In the Messy Middle: Why AI’s “Messy Transition” Demands More Than Adoption Metrics

Image Credit: Visual generated by Google’s Generative AI.

Yesterday—March 31—I spent the day at Convergence AI Dallas, one of the largest gatherings on applied AI in North Texas. The conference is exactly what its name promises: not hype, but a room full of wisdom. It feels like everyone is learning how to take AI and scale it thoughtfully: to improve lives, to reinvent business models, and to strengthen communities.

What stuck with me most wasn’t the flashy demos. It was the quiet honesty about where we actually are.

Laura Ullrich from Indeed put it perfectly: “We are in a messy transition.” AI is creating opportunity and causing disruption at the same time. New roles are appearing. Old ones are shifting. People are managing agents alongside their regular work while quietly wondering what their job will look like in eighteen months. That tension is the daily reality for workers right now.

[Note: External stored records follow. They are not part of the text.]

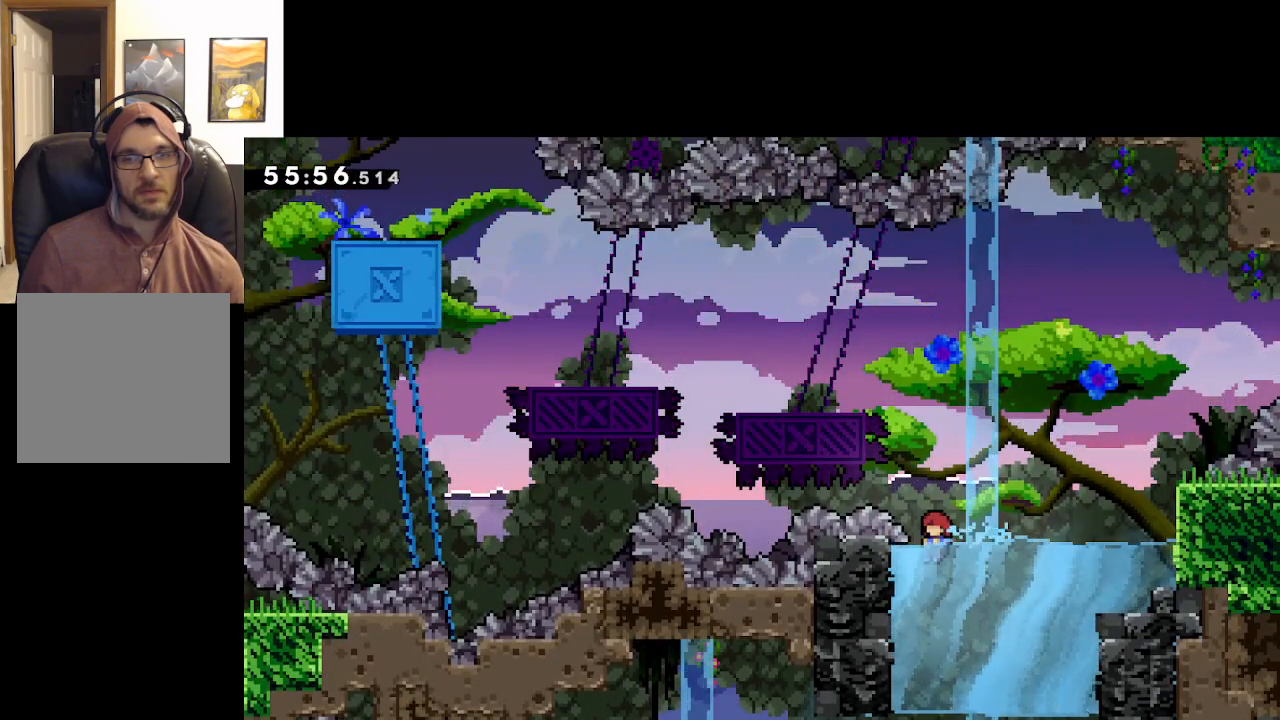
{"buttons": [], "left_stick": "center", "right_stick": "center", "events": []}
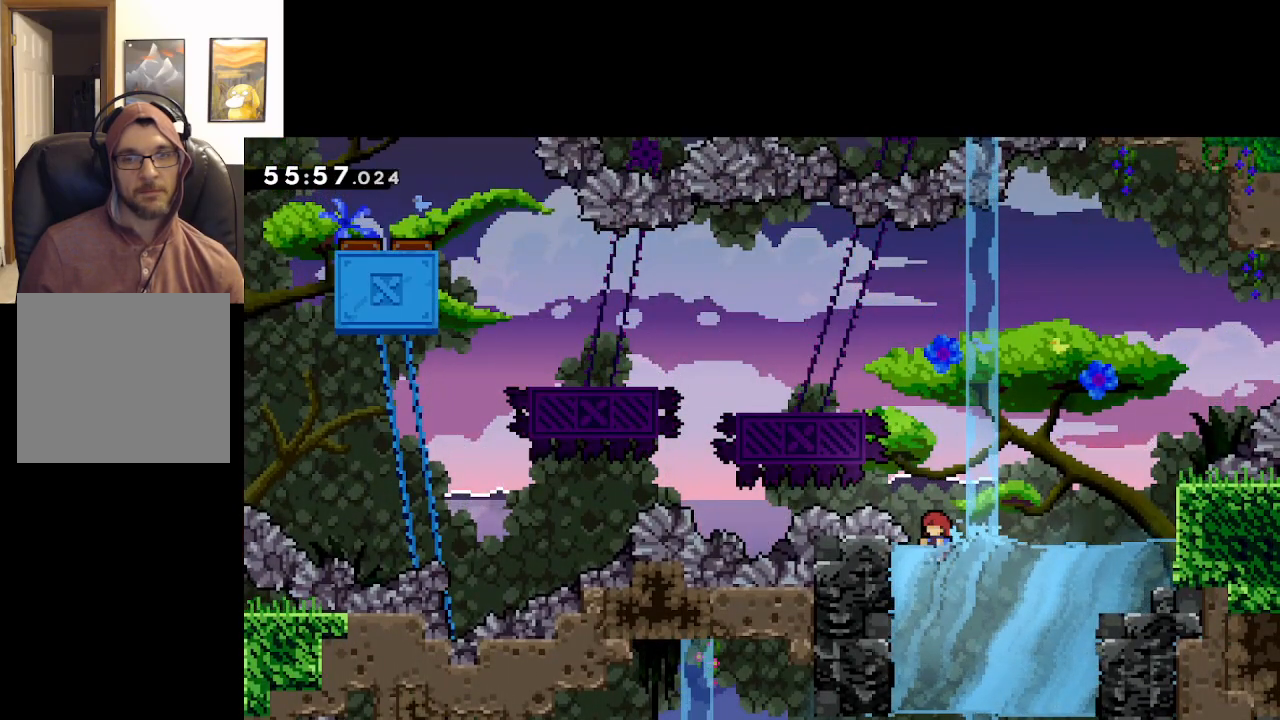
{"buttons": ["A"], "left_stick": "up", "right_stick": "center", "events": [[500, "A", "down"], [500, "left_stick", "up"]]}
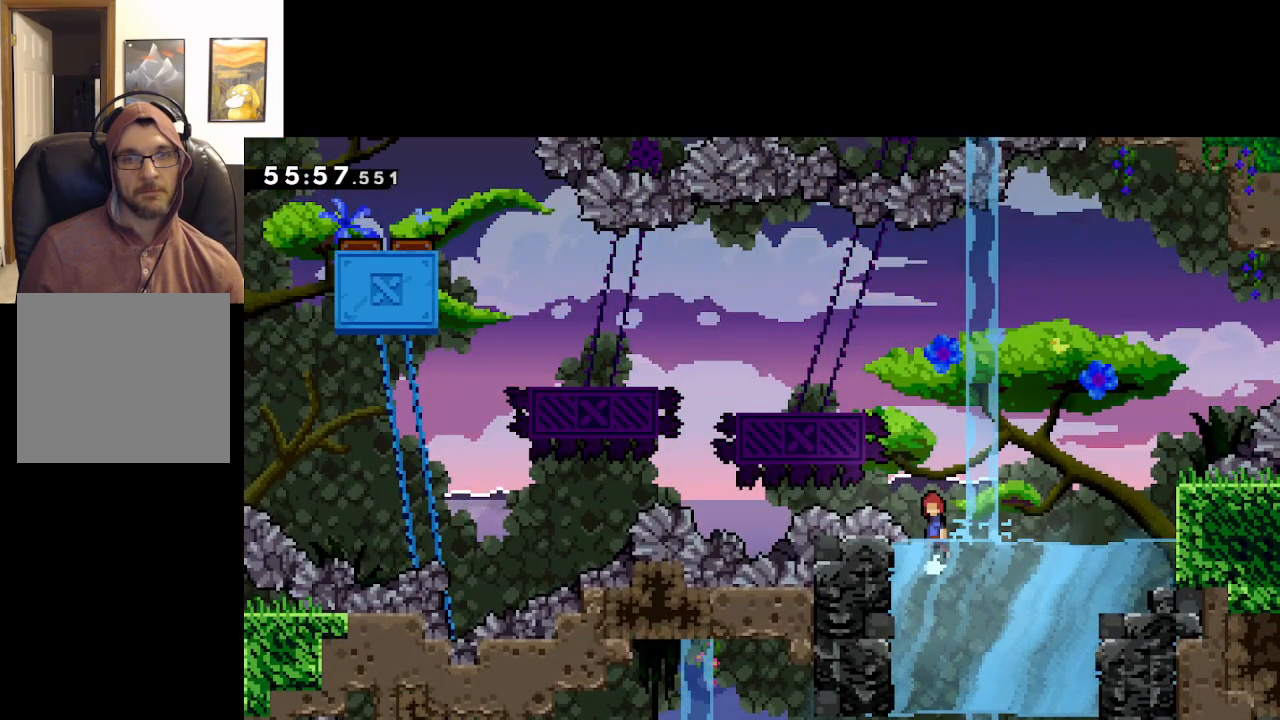
{"buttons": ["A"], "left_stick": "up-left", "right_stick": "center", "events": [[183, "X", "down"], [317, "left_stick", "up-left"], [450, "X", "up"]]}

Tosan Ojeahere from Thomson Reuters drove the point home even harder: adoption metrics are not enough. Just because tools are in people’s hands doesn’t mean value is flowing. She called it out directly, and I found myself nodding so hard. This mirrors exactly what Deloitte’s State of AI in the Enterprise 2026 report found: worker access to sanctioned AI tools jumped 50% in a single year, yet only a quarter of organizations have moved 40%+ of their experiments into production. This suggests that most companies are still optimizing what already exists rather than reimagining what’s possible. Maybe that’s okay for now—we’re all still learning, so it makes sense to start with the familiar. One could argue this is a productive first step.

Then the governance conversation got real. Chris Gustafson from Okta and Jeff Wang from Cognition highlighted how Shadow IT has leveled up. Anyone can spin up an agent now. No ticket. No review. Governance and security has never been harder. The old “we’ll just approve the tools” model is dead. We’re in the age of the digital workforce, and the perimeter is gone.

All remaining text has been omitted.